(Some records)
[start]
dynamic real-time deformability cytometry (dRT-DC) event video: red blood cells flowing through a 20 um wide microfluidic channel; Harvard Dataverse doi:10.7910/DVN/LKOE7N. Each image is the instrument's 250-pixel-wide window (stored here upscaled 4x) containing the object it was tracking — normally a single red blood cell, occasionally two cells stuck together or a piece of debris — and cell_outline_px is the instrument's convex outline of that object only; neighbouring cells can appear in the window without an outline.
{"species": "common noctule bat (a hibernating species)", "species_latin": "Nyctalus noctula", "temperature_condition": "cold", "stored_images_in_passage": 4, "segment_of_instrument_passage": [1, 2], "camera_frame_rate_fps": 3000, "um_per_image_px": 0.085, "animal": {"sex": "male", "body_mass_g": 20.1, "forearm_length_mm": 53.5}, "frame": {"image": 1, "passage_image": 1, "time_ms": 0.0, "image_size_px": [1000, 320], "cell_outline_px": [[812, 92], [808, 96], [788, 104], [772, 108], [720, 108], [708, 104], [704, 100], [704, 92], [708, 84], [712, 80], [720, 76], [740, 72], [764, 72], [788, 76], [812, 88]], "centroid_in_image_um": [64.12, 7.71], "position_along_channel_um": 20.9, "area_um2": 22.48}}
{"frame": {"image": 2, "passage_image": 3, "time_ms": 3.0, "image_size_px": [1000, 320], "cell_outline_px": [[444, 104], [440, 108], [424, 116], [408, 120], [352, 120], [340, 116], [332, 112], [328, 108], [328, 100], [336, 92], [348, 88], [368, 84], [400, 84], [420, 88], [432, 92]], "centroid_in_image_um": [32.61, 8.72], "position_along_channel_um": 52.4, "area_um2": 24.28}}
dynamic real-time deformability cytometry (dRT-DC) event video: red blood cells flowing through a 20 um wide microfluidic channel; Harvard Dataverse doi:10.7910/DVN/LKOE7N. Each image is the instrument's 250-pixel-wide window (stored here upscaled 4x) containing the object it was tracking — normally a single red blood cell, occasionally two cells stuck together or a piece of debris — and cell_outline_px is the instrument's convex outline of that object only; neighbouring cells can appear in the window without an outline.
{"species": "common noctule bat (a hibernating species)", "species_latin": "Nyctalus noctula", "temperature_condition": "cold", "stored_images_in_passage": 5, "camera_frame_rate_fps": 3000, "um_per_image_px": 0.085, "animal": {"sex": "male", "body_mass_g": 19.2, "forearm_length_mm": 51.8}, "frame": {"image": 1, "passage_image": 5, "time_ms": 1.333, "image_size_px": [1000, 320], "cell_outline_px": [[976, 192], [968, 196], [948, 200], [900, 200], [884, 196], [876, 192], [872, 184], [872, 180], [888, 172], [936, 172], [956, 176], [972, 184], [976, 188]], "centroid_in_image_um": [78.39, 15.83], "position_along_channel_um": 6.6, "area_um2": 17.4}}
[end]
Print the material verbatim, all of it.

dynamic real-time deformability cytometry (dRT-DC) event video: red blood cells flowing through a 20 um wide microfluidic channel; Harvard Dataverse doi:10.7910/DVN/LKOE7N. Each image is the instrument's 250-pixel-wide window (stored here upscaled 4x) containing the object it was tracking — normally a single red blood cell, occasionally two cells stuck together or a piece of debris — and cell_outline_px is the instrument's convex outline of that object only; neighbouring cells can appear in the window without an outline.
{"species": "common noctule bat (a hibernating species)", "species_latin": "Nyctalus noctula", "temperature_condition": "cold", "stored_images_in_passage": 4, "segment_of_instrument_passage": [1, 2], "camera_frame_rate_fps": 3000, "um_per_image_px": 0.085, "animal": {"sex": "male", "body_mass_g": 20.1, "forearm_length_mm": 53.5}, "frame": {"image": 1, "passage_image": 1, "time_ms": 0.0, "image_size_px": [1000, 320], "cell_outline_px": [[812, 92], [808, 96], [788, 104], [772, 108], [720, 108], [708, 104], [704, 100], [704, 92], [708, 84], [712, 80], [720, 76], [740, 72], [764, 72], [788, 76], [812, 88]], "centroid_in_image_um": [64.12, 7.71], "position_along_channel_um": 20.9, "area_um2": 22.48}}
{"frame": {"image": 2, "passage_image": 3, "time_ms": 3.0, "image_size_px": [1000, 320], "cell_outline_px": [[444, 104], [440, 108], [424, 116], [408, 120], [352, 120], [340, 116], [332, 112], [328, 108], [328, 100], [336, 92], [348, 88], [368, 84], [400, 84], [420, 88], [432, 92]], "centroid_in_image_um": [32.61, 8.72], "position_along_channel_um": 52.4, "area_um2": 24.28}}
dynamic real-time deformability cytometry (dRT-DC) event video: red blood cells flowing through a 20 um wide microfluidic channel; Harvard Dataverse doi:10.7910/DVN/LKOE7N. Each image is the instrument's 250-pixel-wide window (stored here upscaled 4x) containing the object it was tracking — normally a single red blood cell, occasionally two cells stuck together or a piece of debris — and cell_outline_px is the instrument's convex outline of that object only; neighbouring cells can appear in the window without an outline.
{"species": "common noctule bat (a hibernating species)", "species_latin": "Nyctalus noctula", "temperature_condition": "cold", "stored_images_in_passage": 5, "camera_frame_rate_fps": 3000, "um_per_image_px": 0.085, "animal": {"sex": "male", "body_mass_g": 19.2, "forearm_length_mm": 51.8}, "frame": {"image": 1, "passage_image": 5, "time_ms": 1.333, "image_size_px": [1000, 320], "cell_outline_px": [[976, 192], [968, 196], [948, 200], [900, 200], [884, 196], [876, 192], [872, 184], [872, 180], [888, 172], [936, 172], [956, 176], [972, 184], [976, 188]], "centroid_in_image_um": [78.39, 15.83], "position_along_channel_um": 6.6, "area_um2": 17.4}}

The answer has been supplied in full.